Chapter 11. Compiling Other Languages

One of the best uses for Java virtual machine programming is translating languages other than Java into virtual machine code. Compiled programs run faster than interpreted ones, and compilers are often easier to write than interpreters. By taking advantage of the JVM's built-in debugging features, you can even use standard debuggers for your new language.

There are many different kinds of languages. Some are complete in the sense that they are powerful enough to write programs for any computation. In this sense, Java, C, Lisp, and Basic are all complete. Completeness in this sense refers to the ability of a language to compute mathematical functions, not to its ability to manipulate hardware (such as graphics) or whether hooks are provided to a particular operating system feature.

Each of these languages includes features not included in the others, which gives each language a different flavor. A language designer carefully chooses the features to include in a language to make it powerful enough to write concise programs but not so complicated that it is hard to learn or hard to implement.

The Java language designers chose a set of features appropriate to general-purpose programming:

• Class-based object-oriented design

• Single inheritance of implementation (through the extends clause)

• Multiple inheritance of abstract type (through the implements clause)

• Virtual dispatch of method calls (through ordinary method invocation)

• Nonvirtual dispatch of static calls (through static method invocation)

• Static type checking (since each field and variable has a declared type)

• Garbage collection mechanism to remove objects that are no longer used (provided by the JVM)

• Object locking (through synchronized methods and the synchronized statement)

Other languages have features not included in Java:

• Parametric polymorphism (C++ templates, Sather type parameters)

• Closures (Lisp lambda expressions)

• Multiple inheritance of implementation (C++, CLOS, or Eiffel multiple inheritance)

• Weak type checking (Lisp, C)

• Coroutines (Sather iterators, Scheme call-with-current-continuation)

It is possible to design a translator from any of these languages into JVM code. Sometimes the mapping from one language into JVM features is easy. For example, it is easy to see how the arithmetic instructions of the JVM instruction set can be used to implement numerical calculations of any language.
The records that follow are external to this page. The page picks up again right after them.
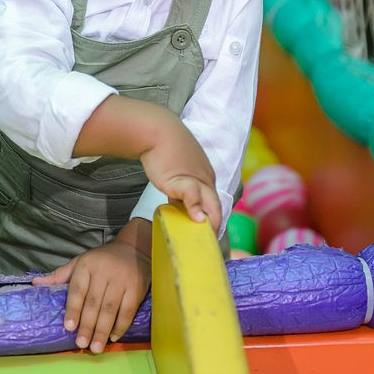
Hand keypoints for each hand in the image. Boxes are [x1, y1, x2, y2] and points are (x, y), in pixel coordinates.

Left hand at [32, 236, 150, 353]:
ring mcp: (122, 280)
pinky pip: (128, 310)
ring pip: (110, 308)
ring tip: (95, 347)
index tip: (69, 327)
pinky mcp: (136, 288)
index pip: (78, 289)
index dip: (73, 309)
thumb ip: (60, 275)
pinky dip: (120, 326)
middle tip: (81, 344)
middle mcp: (104, 272)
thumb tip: (36, 284)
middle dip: (87, 325)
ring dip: (102, 330)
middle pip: (94, 302)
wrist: (134, 249)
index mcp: (87, 265)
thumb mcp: (80, 262)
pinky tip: (113, 337)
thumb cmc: (102, 260)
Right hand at [73, 96, 221, 234]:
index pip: (213, 200)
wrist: (156, 130)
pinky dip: (196, 209)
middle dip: (215, 226)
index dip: (212, 217)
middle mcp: (205, 178)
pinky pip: (193, 196)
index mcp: (205, 175)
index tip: (207, 231)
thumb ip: (182, 189)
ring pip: (210, 204)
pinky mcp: (181, 180)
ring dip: (209, 223)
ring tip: (205, 238)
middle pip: (216, 206)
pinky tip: (194, 220)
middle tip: (210, 244)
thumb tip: (184, 208)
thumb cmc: (164, 147)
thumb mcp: (176, 171)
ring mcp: (195, 179)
Other features, like pointer arithmetic in C++, are considerably harder though not impossible to implement using the JVM instructions.

A language does not have to be computationally complete to be useful. For example, regular expressions are widely used in search engines, although it is not possible to do general computation with them. Another example is SQL, the database query language, which is well suited to joining tables together but not for general-purpose calculations. The limited scope of these languages allows them to be better suited to a particular task than a general-purpose language like Java or C++.

This chapter suggests how some of these languages may be compiled into bytecodes and executed on any JVM implementation.